Loibelsberger, Gerhard: Todeswalzer

Verlag: Gmeiner
erschienen:
2009
Seiten:
414
Ausgabe:
Taschenbuch
ISBN:
383921467X

Klappentext:

Wien 1914. Zeitgleich mit Erzherzog Franz Ferdinand wird ein junger Mann ermordet. Inspector Nechyba kehrt aus seiner Kur zurück nach Wien, um die Ermittlungen zu übernehmen. In einer Atmosphäre des patriotischen Wahns und der Kriegshetze sucht er einen Serienmörder, der im Huren- und Zuhältermilieu sein Unwesen treibt. Während die Schlachten des Ersten Weltkriegs beginnen, kommt Joseph Maria Nechyba einer traumatisch gestörten Persönlichkeit auf die Spur, die ihre Opfer gnadenlos abschlachtet.

Rezension:

Ich habe mich sehr auf diesen Roman gefreut, vor allem, weil durch die Pressestimmen auf dem Klappentext auch Altwiener Rezepte und Kaffeehausatmosphäre versprochen werden. Da fragt man sich doch, ob Journalisten nur schreiben oder auch lesen. Von der Kaffeehausatmosphäre war nämlich leider nur am Rande etwas zu spüren, nämlich dann, wenn der dicke Kommissar wieder einmal essen geht. Das tut er sehr oft. So oft, dass es dem Leser zu den Ohren rauskommt. Hat der Autor hier einen Textbaustein verwandt, den er zigmal geringfügig variiert, um eine gewisse Seitenanzahl vollzubekommen?

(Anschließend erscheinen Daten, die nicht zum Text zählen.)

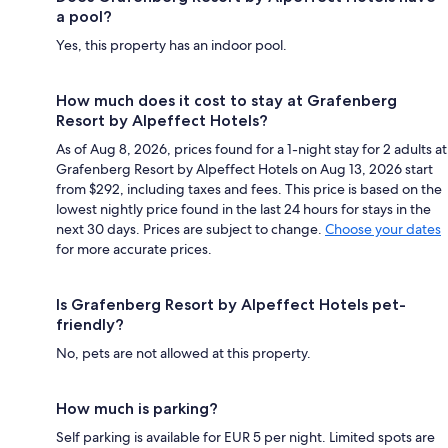
a pool?
Yes, this property has an indoor pool.
How much does it cost to stay at Grafenberg
Resort by Alpeffect Hotels?
As of Aug 8, 2026, prices found for a 1-night stay for 2 adults at
Grafenberg Resort by Alpeffect Hotels on Aug 13, 2026 start
from $292, including taxes and fees. This price is based on the
lowest nightly price found in the last 24 hours for stays in the
next 30 days. Prices are subject to change.
Choose your dates
for more accurate prices.
Is Grafenberg Resort by Alpeffect Hotels pet-
friendly?
No, pets are not allowed at this property.
How much is parking?
Self parking is available for EUR 5 per night. Limited spots are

Nechyba, die Hauptfigur und Ermittler in diesem Krimi ist mir eher unsympathisch. Er ist nicht nur ein Fresssack, sondern auch ein Schläger und voll von Vorurteilen. Außerdem empfand ich ihn als zu modern für einen Roman, der im Jahr 1914 spielt.  Daher kam bei mir auch nur wenig vom versprochenen Wiener Schmäh, dass ich normalerweise recht charmant finde, an. Der Vollständigkeit halber sei aber erwähnt, dass auf jeder Seite mehrere Begriffe und Aussagen im Wiener Dialekt auftauchen. Diese sind in der Regel mit einer Fußnote erklärt. Echte Wienfans kommen daher schon auf ihre Kosten. Auch Örtlichkeiten werden mehrfach benannt, aber leider kaum beschrieben. Mit alten österreichischen Familiennamen kenne ich mich leider nicht aus, vielleicht belehrt mich ja jemand eines besseren. Aber mir kamen die Namen wenig authentisch vor. Nechyba, Karminsky, Pospischil. Hieß man so früher wirklich?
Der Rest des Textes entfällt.